In their first three games, Punjab proved that no total is big enough when they get down to chasing. The fourth, against Kolkata, showed that they could indeed defend a small total. Today, at the Dubai International Stadium, Bailey and his high-flying team-mates set out to confirm that they could also grit it out with the waiting game. It wasn’t pretty or dramatic, but those factors usually don’t convert to points on the table. Ask RCB’s Gayle, who got his maiden appearance this season to as dramatic a start as any.

Twenty runs sizzled off the Jamaican’s blade not long after Bailey tossed the new ball to off-spinner Maxwell. The very first ball was outside edged for four. The third was a leading edge that carried to the sweeper fence. Gayle missed the fourth and looked like he was trapped in front of leg. When the umpire turned down the appeal, Gayle thanked him with two sixes off the next two deliveries. Alas, he wanted one more.

Facing Punjab’s medium pacer Sandeep Sharma for the first time in the following over, Gayle danced out of the crease and swung long before the ball even reached him. The off-cutter clipped the top of its target and captain Kohli made his way to the middle. Later, when asked why he looked to be in such haste, Gayle answered in one word: “Momentum.”

RCB wouldn’t ever have it. Not after Kohli square-drove a glorious boundary off the first ball he faced and was trapped LBW by another Sandeep off-cutter off the second.

The replays and Kohli’s reaction showed that the ball was missing his leg stump by quite a distance. But the scorecard had had the final word — Sandeep had dismissed RCB’s Big Two in the space of three balls.

RCB of course never recovered. Over the next two overs, only one run was scored.
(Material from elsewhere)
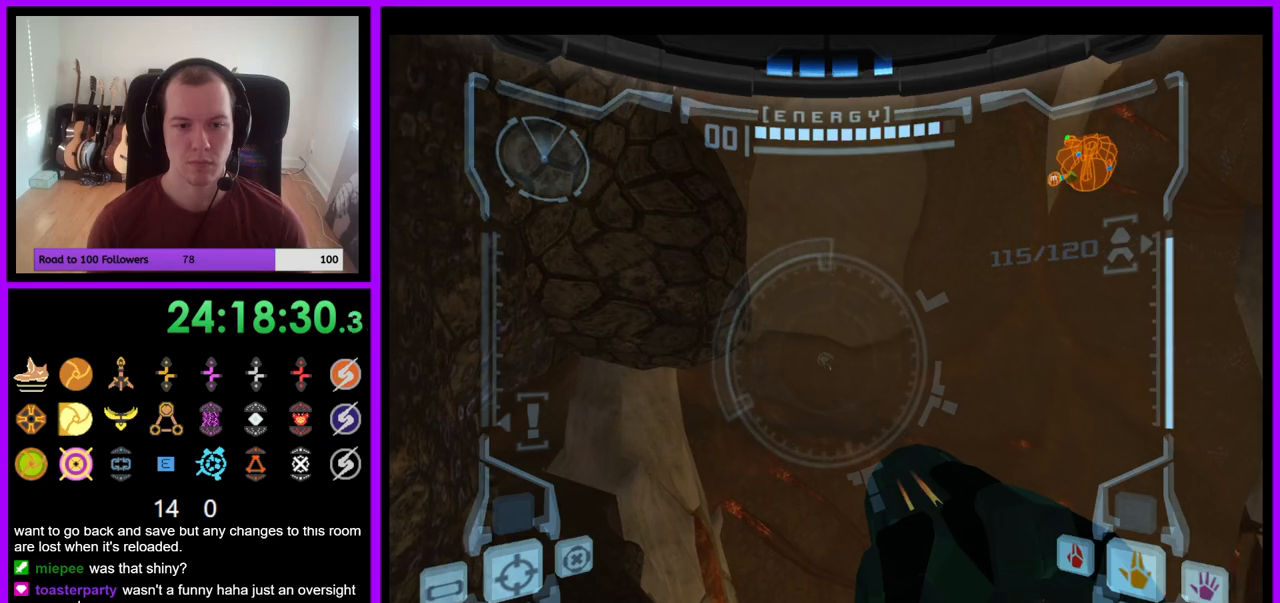
Gameplay with a controller (Nintendo layout); each line is a JSON object with the inputs held at the frame after it. "events" lists button and stick changes between this image and that frame as [ms after this image, input, new state], when the widget could be followed in between. Not read: L3 R1 R3 START.
{"buttons": [], "left_stick": "down", "right_stick": "center", "events": [[33, "B", "down"], [33, "left_stick", "right"], [117, "B", "up"], [200, "L1", "up"], [317, "left_stick", "down"]]}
But in that time, they lost two wickets to the wicketkeeper — Yogesh Takawale caught behind off Mitchell Johnson and Parthiv Patel off Sandeep.
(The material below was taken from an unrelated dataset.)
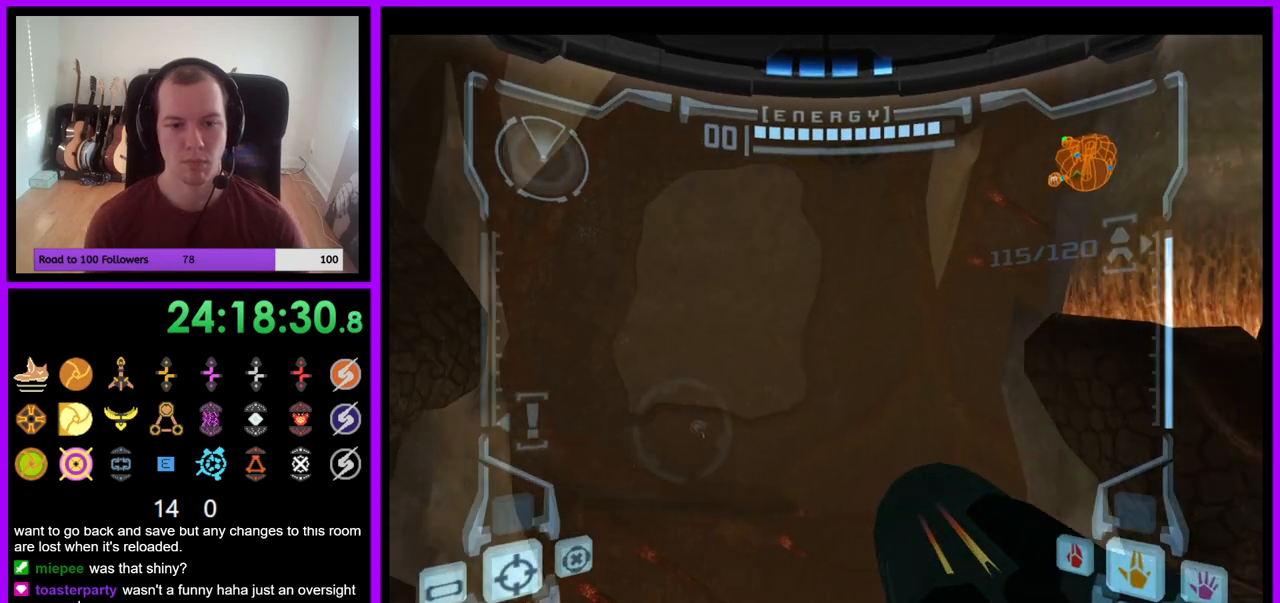
{"buttons": [], "left_stick": "down", "right_stick": "center", "events": []}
RCB had a semblance of a partnership for the fifth wicket as two out-of-form men in Yuvraj Singh and AB de Villiers found the odd boundary. But after de Villiers hit Rishi Dhawan straight to point at the halfway point of the innings, RCB (120-ball 124) and Yuvraj (32-ball 35) did well to get remotely close to a decent total.

Grinding it out

You just knew that this is not what you paid for when Maxwell, long after he was out (caught by a diving Starc at fine-leg for a total of six runs), announced on the microphone to the commentators that the plan was for Virender Sehwag ‘to stick around at one end till the 20th over of the chase.’

But when Sehwag was dismissed for 32 eight overs before planned by the wily Yuzvendra Chahal in a double-wicket over, which included the removal of the fierce David Miller, the match lost anything that resembled an edge.

It would then not come as a surprise that the match ended without fear or fervour, with Bailey and Dhawan pushing their team over the line with a run-a-ball 16 and 23 respectively.